▶ [TEXTAUSZUG]
◇ ◇ ◇

Film: Die Passion Christi

Ein Streit des Menschen in Bildern und Untertiteln. - Nun war ich doch drin. Ohne Frau, ohne Kind, aber weil ich keinen Sinn habe, anhaltenden Gerüchten zu trauen. Und auch nicht bloß meinen Gefühlen, weshalb ich hinterher andere fragte.


 
Jetzt kaum sortiert einzelne Aspekte: 

1. Mel Gibsons Vater kommt im Film nicht vor. 

Man soll zwar fragen: "Wer sagt was wie und warum?", aber wenn davon alles weitere abhinge, dann würde nie Frieden zwischen irgendwem.

Mit dem Film ist es wie mit jeder Handlung in der Politik: der Kontext ist wichtig, aber nicht alles, sondern auch das Einzelne zählt. 

Deshalb kommt nun nach allem, was über Mel Gibsons Vater geschrieben wurde, in meiner weiteren Filmkritik Mel Gibsons Vater so wenig vor wie im Film oder aber andersherum und Mel Gibsons Vater wäre der Film, dann aber wächst dieser Mann mit dem Film, wie umgekehrt er verliert, wenn der Film verliert. 
Dessen müssen sich alle vorab bewusst sein, die Personen mit den Werken identifizieren, was so falsch nicht ist, aber selten in genügender Konsequenz verstanden.

2. Ist der Film antisemitisch ?

Der wichtigste Vorbehalt gegen den Film kann nur sein, ob er den Hass auf die Juden fördere oder riskiere. Und ist dieser Verdacht begründet, so käme der Film zurecht in die Kontroverse und erstrecht in Deutschland. 
Aber solch Vorwurf ist mir nun gänzlich unhaltbar und wirft auf jene eine schlechtes Licht, die das Gerücht in die Welt brachten, aber es wirft auch fahles Licht auf jeden (von uns), wenn solchen Gerüchten so schnell aufgesessen wird, denn zum einen entstehen Gerüchte auch deshalb, weil es dafür empfängliches Publikum gibt und zudem wird die Welt nicht davon besser, wenn man überall die Teufel werkeln sieht, auch wenn da keine sind: 

Rein gar nichts geht in dem Film "gegen die Juden", sondern es wird mit viel Blut die Geschichte des Jesus erzählt, ob man sie heute für wahr hält oder nicht - darin war man sich nach dieser Geschichte auch vor 2000 Jahren im Streit, d.h. also es waren nicht "die Juden", sondern welche aus unterschiedlichsten Gründen für die Passion wie auch aus unterschiedlichsten Gründen dagegen.

◇ ◇ ◇

▶ [ÜBUNGSAUFGABEN]
(a) Übertragen Sie aus der Filmkritik zu „Die Passion Christi“ den Abschnitt zwischen „Man soll zwar“ und „genügender Konsequenz verstanden.“ einschließlich in genauem Wortlaut.
(b) Schreiben Sie die Filmkritik zu „Die Passion Christi“ im Anschluss an ihren letzten Satz weiter.
Die Einträge stammen aus einer anderen Quelle als die Filmkritik.

▶ [Schlüsselpunktdaten zur menschlichen Körperhaltung]
◇ ◇ ◇

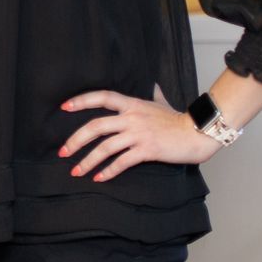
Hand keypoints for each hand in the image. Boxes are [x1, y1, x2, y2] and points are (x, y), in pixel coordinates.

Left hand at [61, 88, 221, 181]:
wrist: (197, 133)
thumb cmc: (178, 119)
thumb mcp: (162, 102)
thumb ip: (153, 94)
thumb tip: (152, 84)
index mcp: (132, 104)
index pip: (102, 97)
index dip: (81, 100)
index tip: (64, 107)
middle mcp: (132, 118)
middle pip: (96, 126)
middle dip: (76, 140)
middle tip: (63, 152)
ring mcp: (139, 134)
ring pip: (105, 147)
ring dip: (88, 161)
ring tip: (76, 171)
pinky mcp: (147, 150)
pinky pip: (122, 162)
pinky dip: (108, 171)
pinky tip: (99, 178)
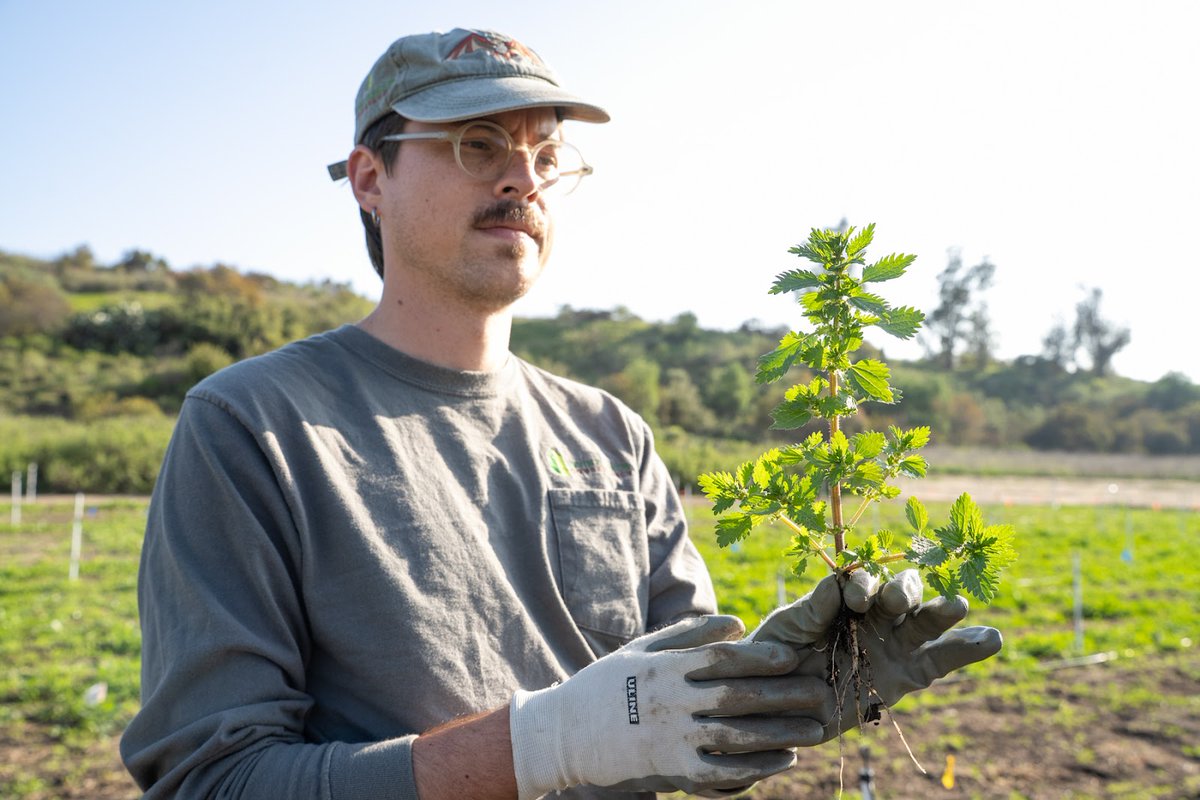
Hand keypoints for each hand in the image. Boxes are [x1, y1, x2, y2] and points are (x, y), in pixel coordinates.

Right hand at [509, 614, 832, 797]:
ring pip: (736, 737)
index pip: (721, 659)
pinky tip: (784, 759)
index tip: (793, 657)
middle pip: (737, 696)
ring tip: (813, 730)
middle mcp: (670, 702)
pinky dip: (756, 767)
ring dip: (779, 734)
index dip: (760, 657)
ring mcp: (671, 739)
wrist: (566, 735)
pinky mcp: (672, 772)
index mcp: (665, 668)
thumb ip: (690, 634)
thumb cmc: (607, 685)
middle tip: (819, 692)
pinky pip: (722, 772)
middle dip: (782, 695)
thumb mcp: (643, 649)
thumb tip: (739, 622)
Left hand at [751, 569, 1000, 739]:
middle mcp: (874, 616)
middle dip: (901, 591)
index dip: (862, 585)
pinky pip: (939, 661)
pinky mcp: (906, 677)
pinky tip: (992, 639)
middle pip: (900, 593)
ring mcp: (893, 645)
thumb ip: (811, 608)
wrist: (774, 703)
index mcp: (843, 598)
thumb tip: (835, 584)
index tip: (854, 601)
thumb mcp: (786, 629)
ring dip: (940, 612)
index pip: (863, 581)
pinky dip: (966, 649)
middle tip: (895, 599)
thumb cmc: (775, 656)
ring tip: (957, 605)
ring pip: (924, 622)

◇ ◇ ◇

▶ [LÖSUNGEN]
(a)
Man soll zwar fragen: "Wer sagt was wie und warum?", aber wenn davon alles weitere abhinge, dann würde nie Frieden zwischen irgendwem.

Mit dem Film ist es wie mit jeder Handlung in der Politik: der Kontext ist wichtig, aber nicht alles, sondern auch das Einzelne zählt. 

Deshalb kommt nun nach allem, was über Mel Gibsons Vater geschrieben wurde, in meiner weiteren Filmkritik Mel Gibsons Vater so wenig vor wie im Film oder aber andersherum und Mel Gibsons Vater wäre der Film, dann aber wächst dieser Mann mit dem Film, wie umgekehrt er verliert, wenn der Film verliert. 
Dessen müssen sich alle vorab bewusst sein, die Personen mit den Werken identifizieren, was so falsch nicht ist, aber selten in genügender Konsequenz verstanden.

(b)
An differenzierterer Darstellung eines Volkes und der Motive ist mir keine andere Verfilmung antiken Stoffs oder Mythos bekannt. 

Sinnvoll wich der Film von der Vorlage ab, was ihm weniger anzulasten ist, sondern ihn realitätsnäher macht: 

- die Priesterschaft im vielfachen Zwiespalt, individuell verschieden besorgt, 
- sich darin entwickelnd zum Guten, zum Schlechten, 
- besorgt um die Religion gegen die Gottesanmaßung, die in Jesu Verhalten Gegenstand hatte oder nur Missverstand war, 
- besorgt um die eigene Macht, sich darin widerstreitend mit der römischen Statthalterschaft und doch auch interessenverbindend, 
- das jüdische Volk im Großteil abwesend dem eigenen Leben nachgehend, 
- während es auch die Extremisten und Schaulustigen gibt, 
- die Skeptiker und alle im Wandel durch die Ereignisse.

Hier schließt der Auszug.